[About this exercise] Across the data below, count every line where the string "widget" appears. Answer with the number alone.

########

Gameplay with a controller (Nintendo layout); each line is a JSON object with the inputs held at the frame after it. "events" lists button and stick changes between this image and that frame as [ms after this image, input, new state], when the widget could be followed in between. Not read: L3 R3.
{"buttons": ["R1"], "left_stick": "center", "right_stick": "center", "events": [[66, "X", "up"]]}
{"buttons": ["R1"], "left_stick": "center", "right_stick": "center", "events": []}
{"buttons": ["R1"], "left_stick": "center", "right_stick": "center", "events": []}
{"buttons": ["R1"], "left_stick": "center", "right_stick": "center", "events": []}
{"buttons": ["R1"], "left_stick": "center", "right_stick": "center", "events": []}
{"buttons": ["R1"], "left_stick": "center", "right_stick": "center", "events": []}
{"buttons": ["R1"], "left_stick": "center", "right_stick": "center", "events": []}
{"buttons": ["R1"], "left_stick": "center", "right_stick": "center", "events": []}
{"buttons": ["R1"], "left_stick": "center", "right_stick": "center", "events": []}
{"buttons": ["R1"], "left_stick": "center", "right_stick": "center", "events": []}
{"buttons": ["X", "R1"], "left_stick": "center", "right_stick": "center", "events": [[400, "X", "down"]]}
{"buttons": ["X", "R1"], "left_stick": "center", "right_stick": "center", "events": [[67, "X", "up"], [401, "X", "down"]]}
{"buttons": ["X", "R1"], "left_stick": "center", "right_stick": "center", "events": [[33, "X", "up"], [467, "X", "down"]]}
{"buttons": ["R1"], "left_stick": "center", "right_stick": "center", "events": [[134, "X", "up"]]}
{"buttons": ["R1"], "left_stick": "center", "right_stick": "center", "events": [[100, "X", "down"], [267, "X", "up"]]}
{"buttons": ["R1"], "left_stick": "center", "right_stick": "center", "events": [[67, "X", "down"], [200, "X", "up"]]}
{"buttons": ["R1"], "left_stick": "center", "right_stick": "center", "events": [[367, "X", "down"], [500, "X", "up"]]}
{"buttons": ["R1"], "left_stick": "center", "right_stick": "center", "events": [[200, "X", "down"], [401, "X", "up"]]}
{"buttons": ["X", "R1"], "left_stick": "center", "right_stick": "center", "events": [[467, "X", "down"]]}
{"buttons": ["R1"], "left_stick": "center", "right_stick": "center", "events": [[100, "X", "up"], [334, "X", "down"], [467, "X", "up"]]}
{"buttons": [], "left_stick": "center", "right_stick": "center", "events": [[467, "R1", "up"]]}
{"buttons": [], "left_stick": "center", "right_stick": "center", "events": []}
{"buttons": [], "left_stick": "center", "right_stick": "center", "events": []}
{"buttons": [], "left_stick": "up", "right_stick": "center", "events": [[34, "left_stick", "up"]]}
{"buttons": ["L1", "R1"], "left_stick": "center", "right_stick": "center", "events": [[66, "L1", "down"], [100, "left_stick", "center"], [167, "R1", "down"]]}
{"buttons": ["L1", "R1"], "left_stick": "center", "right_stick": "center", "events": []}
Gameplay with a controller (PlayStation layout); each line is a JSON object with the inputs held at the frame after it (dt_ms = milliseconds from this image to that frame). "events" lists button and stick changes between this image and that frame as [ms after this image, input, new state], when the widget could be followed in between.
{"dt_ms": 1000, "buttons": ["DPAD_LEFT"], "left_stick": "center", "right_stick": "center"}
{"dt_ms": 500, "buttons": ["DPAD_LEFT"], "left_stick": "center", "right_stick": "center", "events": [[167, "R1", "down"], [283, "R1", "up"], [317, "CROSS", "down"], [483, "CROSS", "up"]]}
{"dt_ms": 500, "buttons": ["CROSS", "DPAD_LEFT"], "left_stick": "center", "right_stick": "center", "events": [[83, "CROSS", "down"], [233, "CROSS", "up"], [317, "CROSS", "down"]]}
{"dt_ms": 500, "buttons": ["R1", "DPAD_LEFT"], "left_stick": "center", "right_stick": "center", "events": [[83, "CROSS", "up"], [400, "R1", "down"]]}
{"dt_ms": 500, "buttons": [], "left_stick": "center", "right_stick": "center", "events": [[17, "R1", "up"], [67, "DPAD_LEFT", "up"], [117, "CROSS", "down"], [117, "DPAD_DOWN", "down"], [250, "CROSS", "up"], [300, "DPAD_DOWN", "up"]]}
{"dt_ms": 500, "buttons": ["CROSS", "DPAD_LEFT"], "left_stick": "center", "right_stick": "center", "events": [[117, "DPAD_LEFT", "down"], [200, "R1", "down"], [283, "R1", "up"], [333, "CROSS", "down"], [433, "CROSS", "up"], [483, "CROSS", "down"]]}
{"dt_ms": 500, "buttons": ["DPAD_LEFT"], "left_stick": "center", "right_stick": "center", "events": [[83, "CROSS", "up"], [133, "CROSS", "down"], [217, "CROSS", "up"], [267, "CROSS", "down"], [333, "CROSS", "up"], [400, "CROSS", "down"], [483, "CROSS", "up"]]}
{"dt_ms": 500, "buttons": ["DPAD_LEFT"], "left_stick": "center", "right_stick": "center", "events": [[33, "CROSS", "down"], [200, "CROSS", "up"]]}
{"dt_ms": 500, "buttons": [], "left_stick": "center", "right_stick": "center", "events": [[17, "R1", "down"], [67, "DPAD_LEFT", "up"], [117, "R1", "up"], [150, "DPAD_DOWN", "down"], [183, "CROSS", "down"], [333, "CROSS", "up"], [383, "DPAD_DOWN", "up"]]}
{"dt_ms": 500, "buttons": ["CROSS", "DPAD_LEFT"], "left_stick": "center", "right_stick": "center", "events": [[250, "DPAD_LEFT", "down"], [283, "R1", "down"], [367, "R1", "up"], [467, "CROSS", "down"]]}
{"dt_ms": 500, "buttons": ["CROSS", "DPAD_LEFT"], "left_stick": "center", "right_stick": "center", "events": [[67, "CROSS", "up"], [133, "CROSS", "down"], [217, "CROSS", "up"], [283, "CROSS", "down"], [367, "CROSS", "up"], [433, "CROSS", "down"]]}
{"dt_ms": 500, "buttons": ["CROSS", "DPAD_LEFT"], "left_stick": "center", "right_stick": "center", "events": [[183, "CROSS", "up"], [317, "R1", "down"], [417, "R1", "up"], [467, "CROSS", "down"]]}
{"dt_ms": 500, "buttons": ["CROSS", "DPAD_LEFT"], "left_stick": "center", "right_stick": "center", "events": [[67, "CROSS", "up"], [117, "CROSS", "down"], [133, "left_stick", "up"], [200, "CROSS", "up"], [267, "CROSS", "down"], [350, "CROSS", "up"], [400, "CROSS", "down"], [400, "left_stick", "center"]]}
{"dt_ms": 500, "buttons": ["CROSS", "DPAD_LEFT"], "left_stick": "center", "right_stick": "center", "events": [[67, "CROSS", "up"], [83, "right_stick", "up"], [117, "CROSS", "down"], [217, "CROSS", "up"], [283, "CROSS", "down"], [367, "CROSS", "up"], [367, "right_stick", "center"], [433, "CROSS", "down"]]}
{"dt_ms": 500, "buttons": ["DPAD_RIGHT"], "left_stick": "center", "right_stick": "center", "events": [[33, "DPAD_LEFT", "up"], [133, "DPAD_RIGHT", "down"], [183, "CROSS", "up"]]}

########

[Response] 2